[Document section]:
That philosophy would be somewhat jarring to a student of corporate finance. Indeed, a classic theorem says that, in the absence of real-world frictions, a corporation neither helps nor hurts its shareholders when it buys and sells shares, borrows money or pays a dividend.

As for shares going up because they are in short supply, the finance professor might well ask Biderman: How could there be a scarcity of something that can be manufactured with a mouse click? Corporations can issue more shares whenever they feel like it.

They can, but they don’t. If a company like Apple AAPL +0.04% or 3M MMM +0.08% is buying its own shares in the open market, Biderman says, it’s more likely than not that the insiders expect good things from the business. TrimTabs owns both of those stocks.

If Twitter TWTR +1.74% or Alibaba is selling shares in a public offering, that could be because the smart money considers the pricing rich. Biderman doesn’t want to own stocks like those.

However quirky Biderman’s theory looks on paper, it works passably well in practice. The fund is up 96% since it opened its doors in October 2011; over the same period the S&P 500′s cumulative return is 81%.

Delving deeper into his theory about what makes Wall Street tick, Biderman describes assets–commodities or stocks–as chips in a casino. “In every market the house has an edge over the players, or the market wouldn’t exist,” he says. Commodity producers, corporate managers and Wall Street underwriters have to be compensated, or they wouldn’t bother to be in business.

What saves us, he goes on, is the fact that in a rising economy there is enough money to make the insiders happy and still leave at least a little something for ordinary investors. And ordinary investors can improve their odds by watching what the insiders are doing.

If there’s a bit of cynicism in Biderman, it could be blamed on the fact that the 67-year-old started his career as a journalist (assistant to Alan Abelson, the longtime editor of Barron’s). He got a degree at -Harvard Business School, became a Wall Street analyst and started TrimTabs, a Sausalito, Calif. boutique research firm for institutions, in 1990.

[Supplied information]:

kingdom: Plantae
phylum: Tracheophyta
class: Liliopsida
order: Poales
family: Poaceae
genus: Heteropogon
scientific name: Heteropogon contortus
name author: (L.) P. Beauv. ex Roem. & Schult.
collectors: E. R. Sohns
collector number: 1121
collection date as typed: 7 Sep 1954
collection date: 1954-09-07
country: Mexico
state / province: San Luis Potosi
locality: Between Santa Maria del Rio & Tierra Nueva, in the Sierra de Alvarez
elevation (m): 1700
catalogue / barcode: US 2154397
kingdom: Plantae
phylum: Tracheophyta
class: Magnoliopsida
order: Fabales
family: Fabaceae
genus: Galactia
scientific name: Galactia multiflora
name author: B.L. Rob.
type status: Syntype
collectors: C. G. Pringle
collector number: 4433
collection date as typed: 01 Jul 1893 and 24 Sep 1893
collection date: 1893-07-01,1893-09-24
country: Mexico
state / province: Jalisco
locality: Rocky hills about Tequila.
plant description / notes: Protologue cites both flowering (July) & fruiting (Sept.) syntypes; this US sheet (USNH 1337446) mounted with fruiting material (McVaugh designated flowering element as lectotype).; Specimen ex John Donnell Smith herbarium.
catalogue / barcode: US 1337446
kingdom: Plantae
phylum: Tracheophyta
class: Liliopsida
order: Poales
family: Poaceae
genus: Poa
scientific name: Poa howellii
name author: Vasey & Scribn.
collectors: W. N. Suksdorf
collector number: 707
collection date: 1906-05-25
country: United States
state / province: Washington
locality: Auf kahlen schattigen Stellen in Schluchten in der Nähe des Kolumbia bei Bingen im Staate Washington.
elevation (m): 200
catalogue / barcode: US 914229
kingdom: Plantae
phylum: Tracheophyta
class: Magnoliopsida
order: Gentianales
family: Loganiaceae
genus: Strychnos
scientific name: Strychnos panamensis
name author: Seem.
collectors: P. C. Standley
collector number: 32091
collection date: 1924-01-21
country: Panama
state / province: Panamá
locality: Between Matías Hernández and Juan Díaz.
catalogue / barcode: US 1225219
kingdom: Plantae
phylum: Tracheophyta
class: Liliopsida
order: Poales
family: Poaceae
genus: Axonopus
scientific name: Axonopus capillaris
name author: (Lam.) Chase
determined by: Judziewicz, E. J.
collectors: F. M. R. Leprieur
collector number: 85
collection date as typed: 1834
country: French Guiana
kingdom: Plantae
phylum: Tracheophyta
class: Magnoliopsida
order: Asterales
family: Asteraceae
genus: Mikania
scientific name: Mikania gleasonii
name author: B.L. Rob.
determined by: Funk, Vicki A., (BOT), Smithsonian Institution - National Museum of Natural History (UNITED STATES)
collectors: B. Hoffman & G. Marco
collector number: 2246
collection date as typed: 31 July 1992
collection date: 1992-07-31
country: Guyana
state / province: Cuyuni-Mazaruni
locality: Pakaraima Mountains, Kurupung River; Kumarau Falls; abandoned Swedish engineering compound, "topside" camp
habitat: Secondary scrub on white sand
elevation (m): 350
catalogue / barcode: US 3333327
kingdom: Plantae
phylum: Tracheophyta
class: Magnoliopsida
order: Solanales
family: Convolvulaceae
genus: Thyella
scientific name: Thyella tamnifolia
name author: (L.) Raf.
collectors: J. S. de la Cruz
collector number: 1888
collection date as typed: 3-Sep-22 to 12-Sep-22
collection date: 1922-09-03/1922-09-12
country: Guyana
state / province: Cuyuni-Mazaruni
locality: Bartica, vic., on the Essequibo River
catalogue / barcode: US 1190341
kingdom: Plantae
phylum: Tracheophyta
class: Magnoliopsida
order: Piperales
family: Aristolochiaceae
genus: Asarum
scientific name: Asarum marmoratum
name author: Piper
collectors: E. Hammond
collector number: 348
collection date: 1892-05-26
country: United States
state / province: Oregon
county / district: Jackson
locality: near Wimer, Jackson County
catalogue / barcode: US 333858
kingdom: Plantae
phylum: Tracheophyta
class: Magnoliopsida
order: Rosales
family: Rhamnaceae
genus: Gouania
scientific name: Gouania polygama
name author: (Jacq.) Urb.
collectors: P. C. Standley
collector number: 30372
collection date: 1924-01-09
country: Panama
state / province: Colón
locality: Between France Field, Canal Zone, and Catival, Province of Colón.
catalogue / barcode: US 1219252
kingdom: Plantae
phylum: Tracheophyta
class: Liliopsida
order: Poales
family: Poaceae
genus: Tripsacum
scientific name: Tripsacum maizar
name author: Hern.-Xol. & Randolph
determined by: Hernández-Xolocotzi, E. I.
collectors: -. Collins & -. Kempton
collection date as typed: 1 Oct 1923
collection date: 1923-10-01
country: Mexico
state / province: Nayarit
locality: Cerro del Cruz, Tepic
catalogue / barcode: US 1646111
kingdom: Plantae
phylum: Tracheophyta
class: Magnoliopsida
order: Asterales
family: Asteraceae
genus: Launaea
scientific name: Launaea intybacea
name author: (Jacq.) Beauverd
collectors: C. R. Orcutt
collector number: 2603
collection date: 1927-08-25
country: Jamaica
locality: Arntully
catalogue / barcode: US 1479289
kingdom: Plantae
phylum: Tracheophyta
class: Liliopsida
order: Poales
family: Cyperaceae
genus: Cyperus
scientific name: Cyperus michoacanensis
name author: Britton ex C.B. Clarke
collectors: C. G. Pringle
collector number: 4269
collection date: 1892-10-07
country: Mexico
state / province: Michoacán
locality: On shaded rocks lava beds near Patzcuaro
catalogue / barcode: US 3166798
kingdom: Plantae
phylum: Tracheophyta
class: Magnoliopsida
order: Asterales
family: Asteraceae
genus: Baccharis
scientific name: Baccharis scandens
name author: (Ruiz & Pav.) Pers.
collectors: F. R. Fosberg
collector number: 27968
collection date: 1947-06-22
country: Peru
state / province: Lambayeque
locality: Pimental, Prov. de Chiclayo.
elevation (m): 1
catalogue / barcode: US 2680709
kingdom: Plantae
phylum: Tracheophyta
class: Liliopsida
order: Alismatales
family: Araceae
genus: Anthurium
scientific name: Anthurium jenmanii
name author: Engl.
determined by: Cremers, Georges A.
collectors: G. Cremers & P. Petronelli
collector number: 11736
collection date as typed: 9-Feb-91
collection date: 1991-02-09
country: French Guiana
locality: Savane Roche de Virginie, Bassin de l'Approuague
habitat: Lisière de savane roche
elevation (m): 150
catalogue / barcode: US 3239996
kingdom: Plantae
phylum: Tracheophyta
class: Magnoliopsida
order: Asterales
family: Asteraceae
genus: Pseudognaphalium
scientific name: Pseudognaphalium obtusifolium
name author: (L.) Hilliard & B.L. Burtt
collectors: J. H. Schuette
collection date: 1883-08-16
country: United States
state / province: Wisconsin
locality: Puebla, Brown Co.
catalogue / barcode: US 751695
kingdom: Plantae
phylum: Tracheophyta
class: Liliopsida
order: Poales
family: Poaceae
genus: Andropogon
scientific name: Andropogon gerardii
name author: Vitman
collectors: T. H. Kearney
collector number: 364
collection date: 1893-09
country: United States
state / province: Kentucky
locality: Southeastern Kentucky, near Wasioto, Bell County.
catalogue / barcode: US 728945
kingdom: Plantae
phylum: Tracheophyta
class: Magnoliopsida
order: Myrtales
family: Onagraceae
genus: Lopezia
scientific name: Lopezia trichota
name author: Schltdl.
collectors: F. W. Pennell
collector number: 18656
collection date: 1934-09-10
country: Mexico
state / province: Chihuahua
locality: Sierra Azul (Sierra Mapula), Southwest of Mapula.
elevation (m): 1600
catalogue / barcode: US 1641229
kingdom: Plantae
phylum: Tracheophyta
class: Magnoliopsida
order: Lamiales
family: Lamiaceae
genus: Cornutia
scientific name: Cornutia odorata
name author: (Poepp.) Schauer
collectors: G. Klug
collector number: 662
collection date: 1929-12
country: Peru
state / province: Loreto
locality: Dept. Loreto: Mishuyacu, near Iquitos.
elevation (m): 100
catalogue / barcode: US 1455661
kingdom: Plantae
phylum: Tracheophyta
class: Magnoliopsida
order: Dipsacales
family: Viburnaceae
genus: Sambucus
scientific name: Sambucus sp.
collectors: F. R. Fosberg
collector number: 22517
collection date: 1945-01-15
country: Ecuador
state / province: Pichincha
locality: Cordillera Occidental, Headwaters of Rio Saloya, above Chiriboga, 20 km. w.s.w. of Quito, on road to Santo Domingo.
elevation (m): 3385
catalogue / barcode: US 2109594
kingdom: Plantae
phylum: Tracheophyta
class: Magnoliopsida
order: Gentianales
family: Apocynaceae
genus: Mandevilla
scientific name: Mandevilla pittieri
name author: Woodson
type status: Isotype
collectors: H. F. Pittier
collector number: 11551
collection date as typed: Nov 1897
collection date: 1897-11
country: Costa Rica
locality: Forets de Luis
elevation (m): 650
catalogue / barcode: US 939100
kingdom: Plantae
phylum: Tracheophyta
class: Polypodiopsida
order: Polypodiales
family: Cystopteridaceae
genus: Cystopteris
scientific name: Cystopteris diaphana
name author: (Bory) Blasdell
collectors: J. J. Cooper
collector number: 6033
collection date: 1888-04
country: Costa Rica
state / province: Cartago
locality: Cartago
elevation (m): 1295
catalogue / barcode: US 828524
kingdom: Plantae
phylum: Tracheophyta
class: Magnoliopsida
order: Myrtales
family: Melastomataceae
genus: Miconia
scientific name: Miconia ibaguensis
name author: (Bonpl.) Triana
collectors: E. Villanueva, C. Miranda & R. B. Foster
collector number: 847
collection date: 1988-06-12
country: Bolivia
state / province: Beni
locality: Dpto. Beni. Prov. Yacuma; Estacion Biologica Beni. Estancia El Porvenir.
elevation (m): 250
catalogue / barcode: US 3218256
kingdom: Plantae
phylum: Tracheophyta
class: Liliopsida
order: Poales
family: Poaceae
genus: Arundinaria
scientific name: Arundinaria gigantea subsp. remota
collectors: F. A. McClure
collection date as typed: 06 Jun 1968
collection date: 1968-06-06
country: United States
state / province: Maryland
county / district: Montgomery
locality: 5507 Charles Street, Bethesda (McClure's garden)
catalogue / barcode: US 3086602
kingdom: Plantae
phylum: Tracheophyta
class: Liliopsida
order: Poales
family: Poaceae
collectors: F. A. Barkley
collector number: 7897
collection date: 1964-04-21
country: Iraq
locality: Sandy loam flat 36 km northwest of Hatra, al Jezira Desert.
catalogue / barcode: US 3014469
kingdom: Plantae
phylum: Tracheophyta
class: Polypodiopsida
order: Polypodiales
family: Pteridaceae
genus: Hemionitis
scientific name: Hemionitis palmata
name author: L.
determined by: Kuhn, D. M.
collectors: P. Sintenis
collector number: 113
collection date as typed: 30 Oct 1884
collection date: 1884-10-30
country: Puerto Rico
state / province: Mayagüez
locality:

[What you are asked to do]: Return the full passage above about Biderman's investing theory, word for word and without any changes.

[Response to the task]:
That philosophy would be somewhat jarring to a student of corporate finance. Indeed, a classic theorem says that, in the absence of real-world frictions, a corporation neither helps nor hurts its shareholders when it buys and sells shares, borrows money or pays a dividend.

As for shares going up because they are in short supply, the finance professor might well ask Biderman: How could there be a scarcity of something that can be manufactured with a mouse click? Corporations can issue more shares whenever they feel like it.

They can, but they don’t. If a company like Apple AAPL +0.04% or 3M MMM +0.08% is buying its own shares in the open market, Biderman says, it’s more likely than not that the insiders expect good things from the business. TrimTabs owns both of those stocks.

If Twitter TWTR +1.74% or Alibaba is selling shares in a public offering, that could be because the smart money considers the pricing rich. Biderman doesn’t want to own stocks like those.

However quirky Biderman’s theory looks on paper, it works passably well in practice. The fund is up 96% since it opened its doors in October 2011; over the same period the S&P 500′s cumulative return is 81%.

Delving deeper into his theory about what makes Wall Street tick, Biderman describes assets–commodities or stocks–as chips in a casino. “In every market the house has an edge over the players, or the market wouldn’t exist,” he says. Commodity producers, corporate managers and Wall Street underwriters have to be compensated, or they wouldn’t bother to be in business.

What saves us, he goes on, is the fact that in a rising economy there is enough money to make the insiders happy and still leave at least a little something for ordinary investors. And ordinary investors can improve their odds by watching what the insiders are doing.

If there’s a bit of cynicism in Biderman, it could be blamed on the fact that the 67-year-old started his career as a journalist (assistant to Alan Abelson, the longtime editor of Barron’s). He got a degree at -Harvard Business School, became a Wall Street analyst and started TrimTabs, a Sausalito, Calif. boutique research firm for institutions, in 1990.